[AIM]: Count the lines of the listing below that contain the string "text", and give only that number.

[EXERCISE INPUTS]:
________

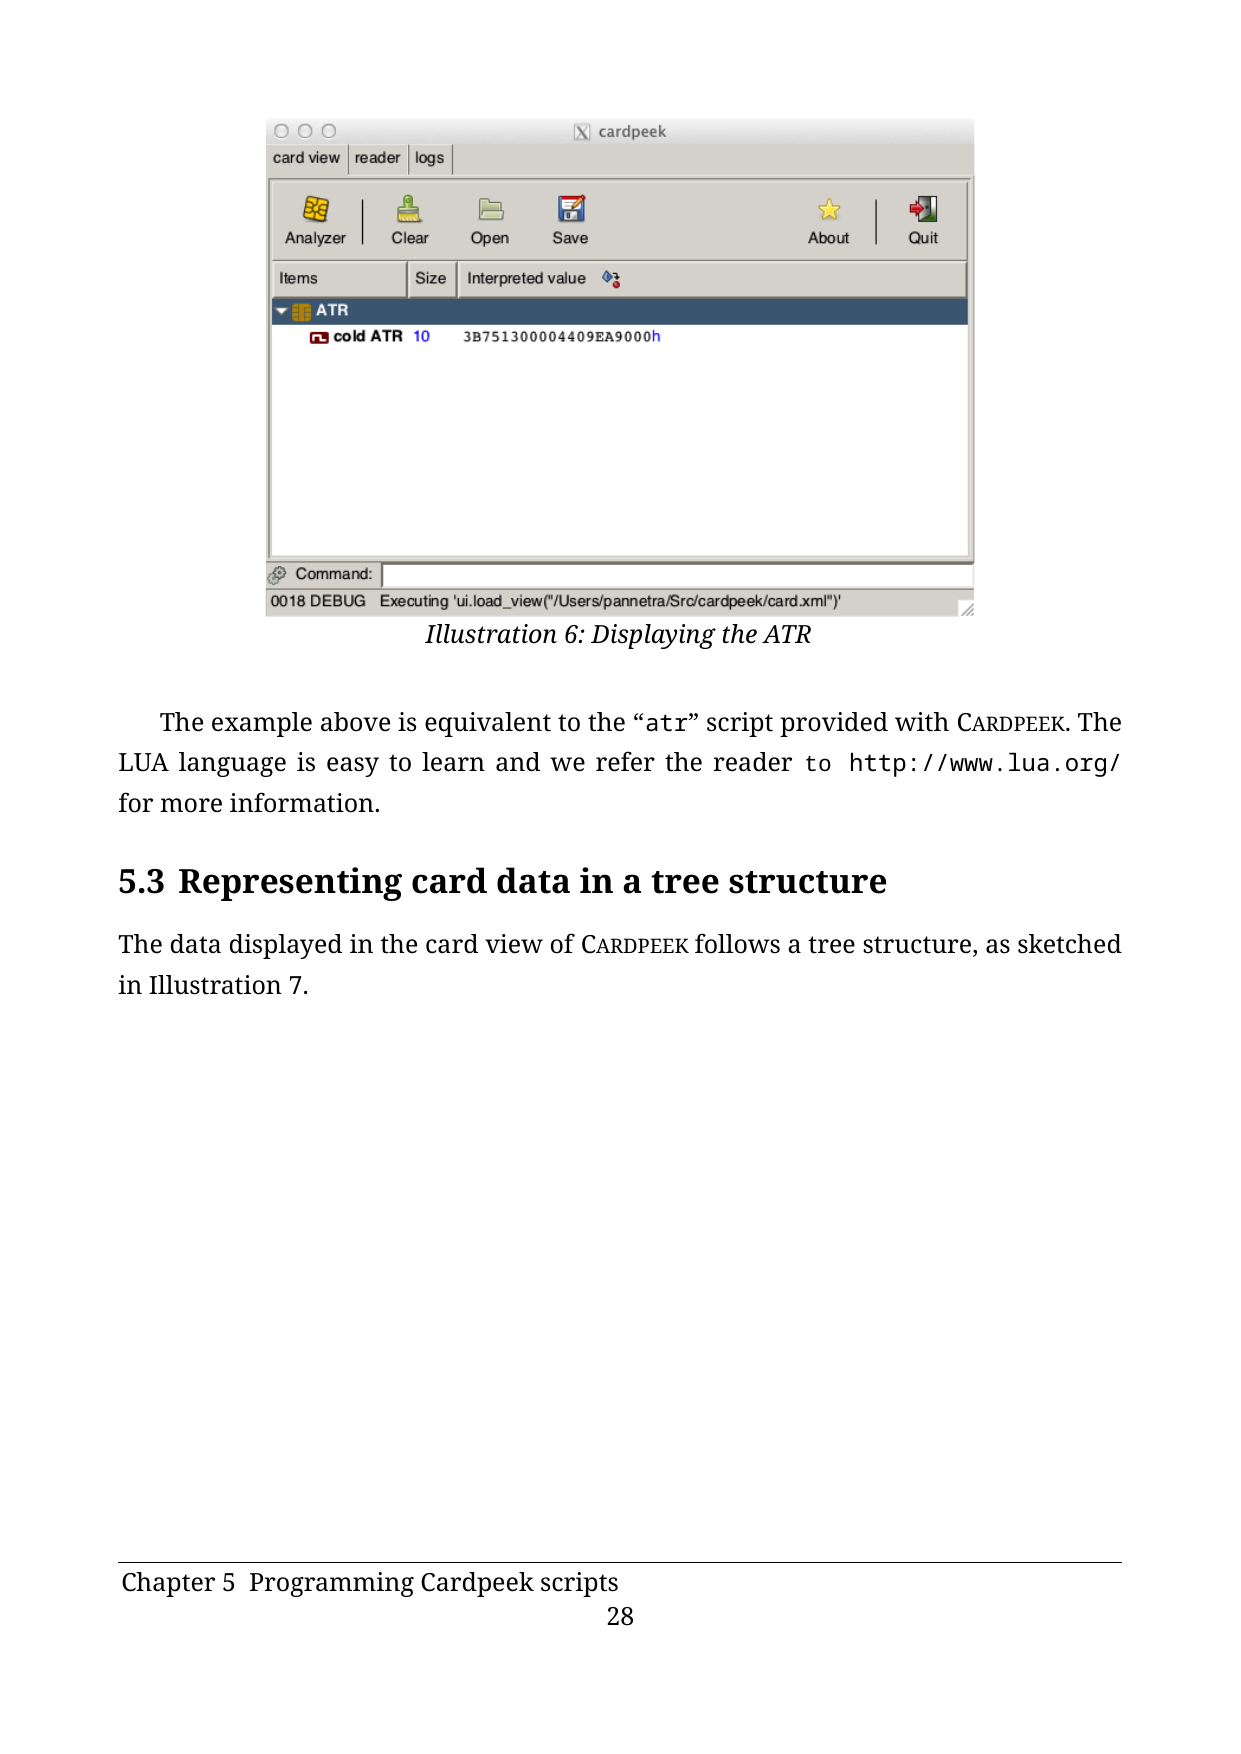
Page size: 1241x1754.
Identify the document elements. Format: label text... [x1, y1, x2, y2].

subtitle Representing card data in a tree structure [118, 857, 1122, 903]
picture [265, 118, 975, 617]
text The example above is equivalent to the “atr” script provided with Cardpeek. The LUA language is easy to learn and we refer the reader to http://www.lua.org/ for more information. [118, 704, 1122, 820]
text Illustration 6: Displaying the ATR [266, 617, 974, 651]
text The data displayed in the card view of Cardpeek follows a tree structure, as sketched in Illustration 7. [118, 927, 1122, 1002]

________

[RESPONSE TO THE EXERCISE]: 4